■ DATA EXTRACT ■
════════════════════

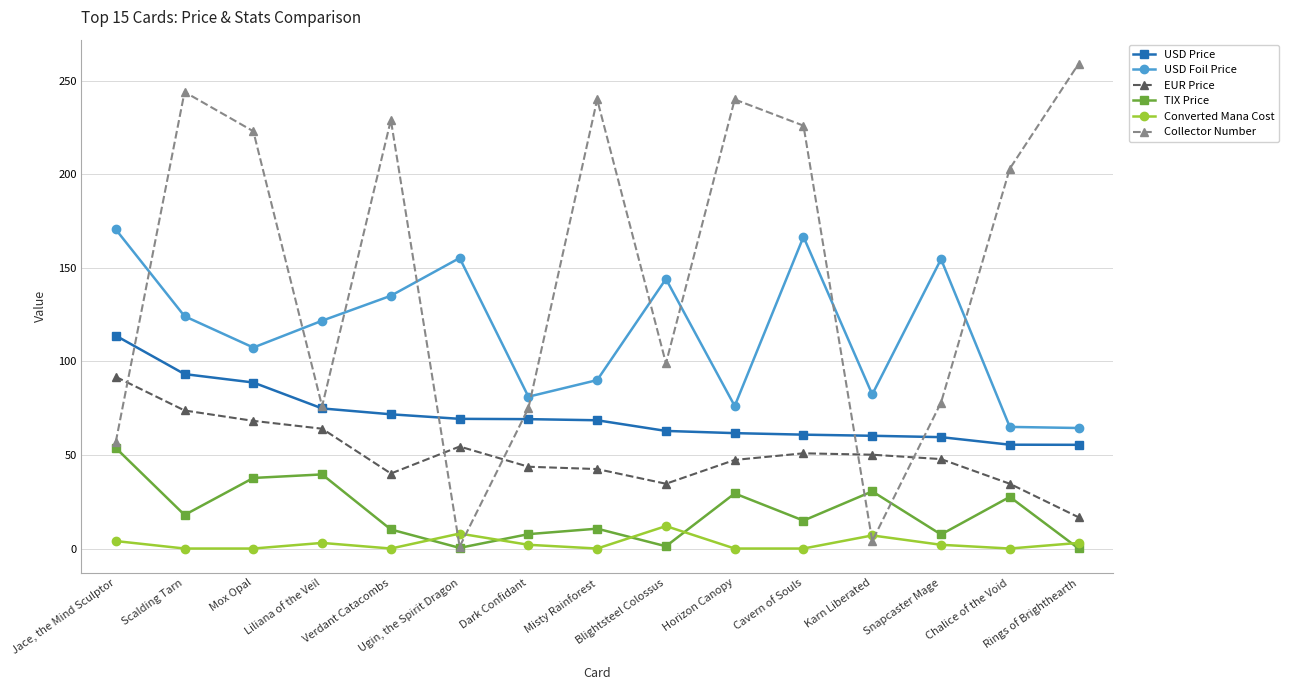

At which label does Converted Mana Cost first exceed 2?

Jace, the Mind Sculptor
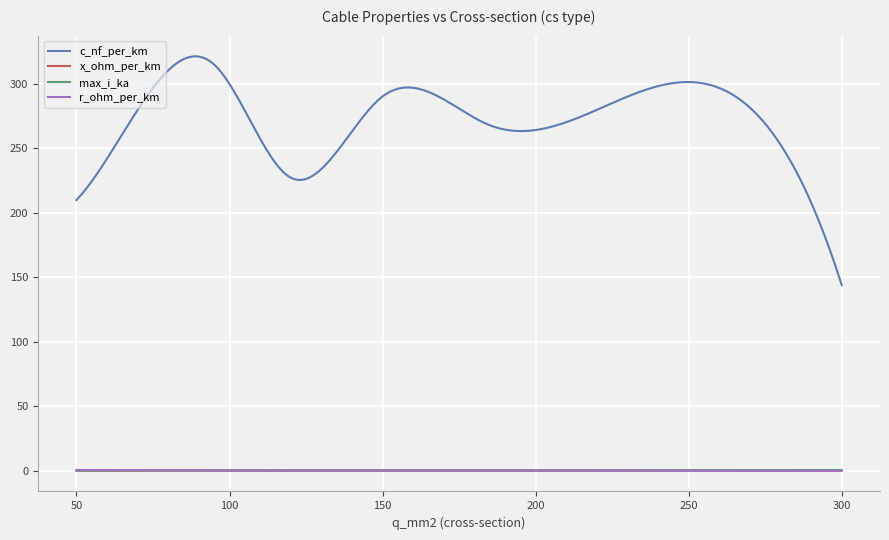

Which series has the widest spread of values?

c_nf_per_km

════════════════════

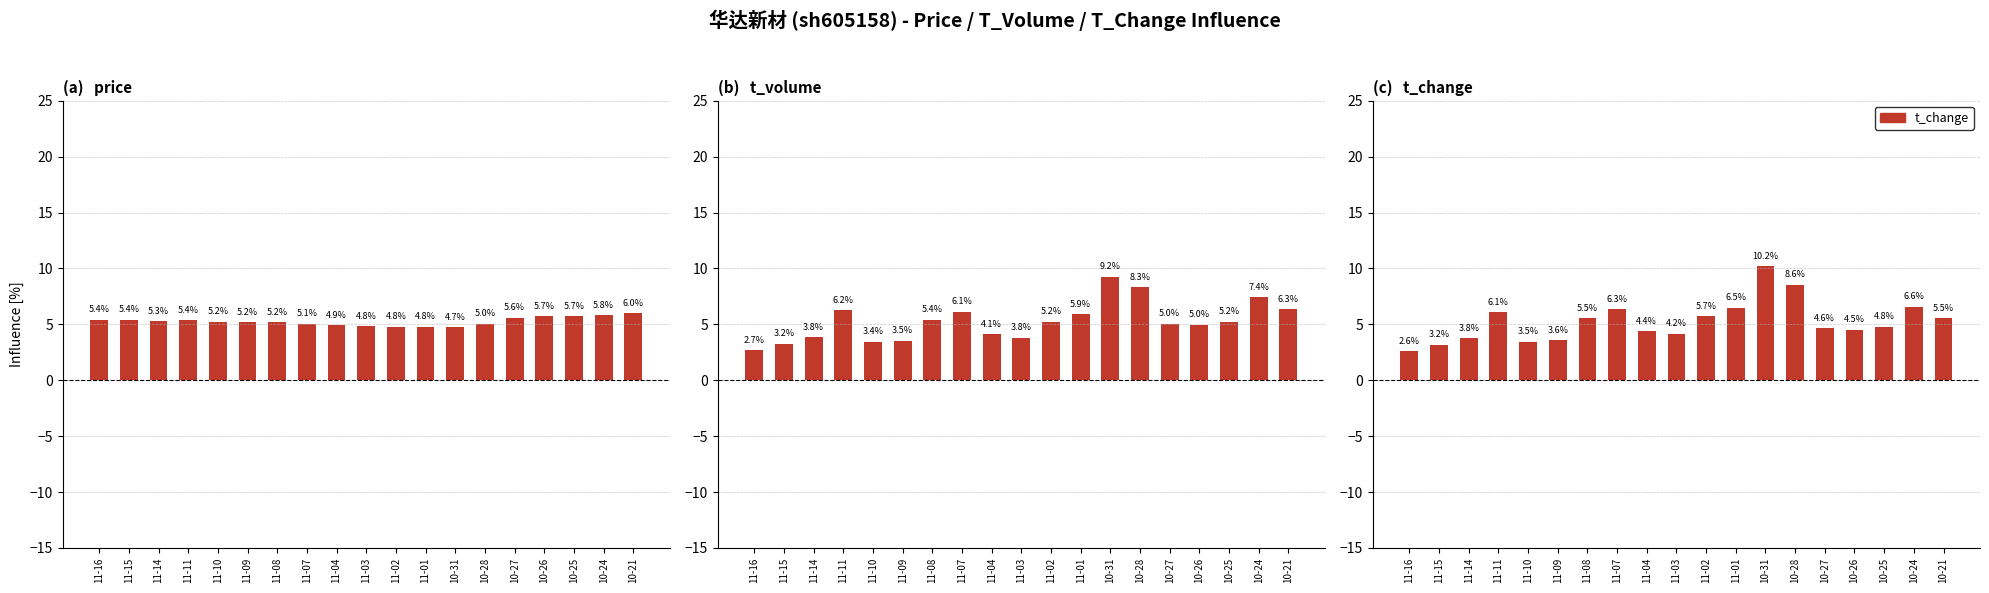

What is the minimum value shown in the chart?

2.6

════════════════════

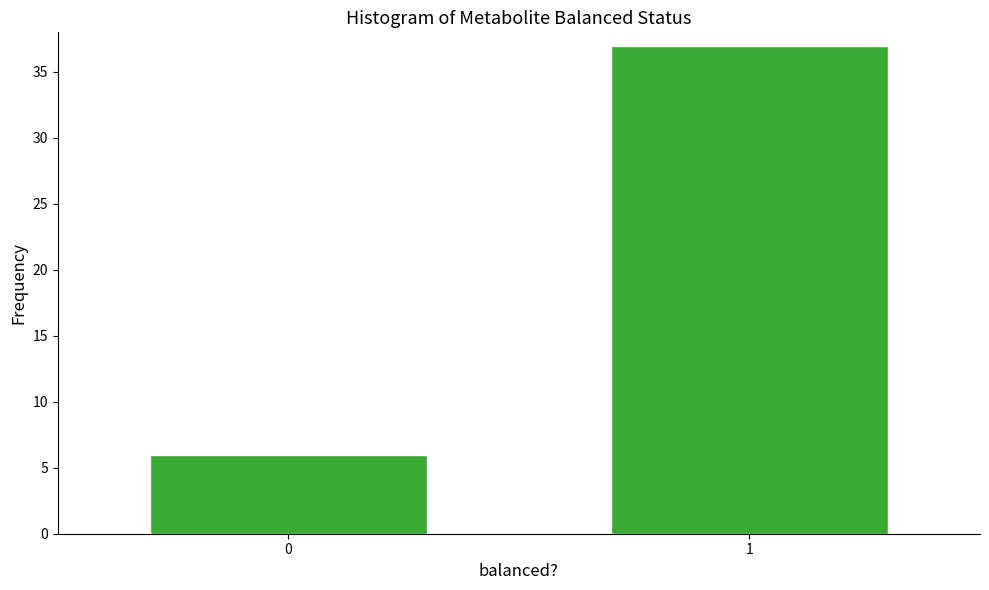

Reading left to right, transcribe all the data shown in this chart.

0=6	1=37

════════════════════

■ YOUR INSTRUCTIONS ■
Render the lines from the one containing "At which label" through the one containing "Which series has the widest spread of values?", inclusive, as a Markdown table with the columns No. and Line, omitting blank lines. Leave the pictures out.

■ SOLUTION TO THE EXERCISE ■
| No. | Line |
|---|---|
| 1 | At which label does Converted Mana Cost first exceed 2? |
| 2 | Jace, the Mind Sculptor |
| 3 | Which series has the widest spread of values? |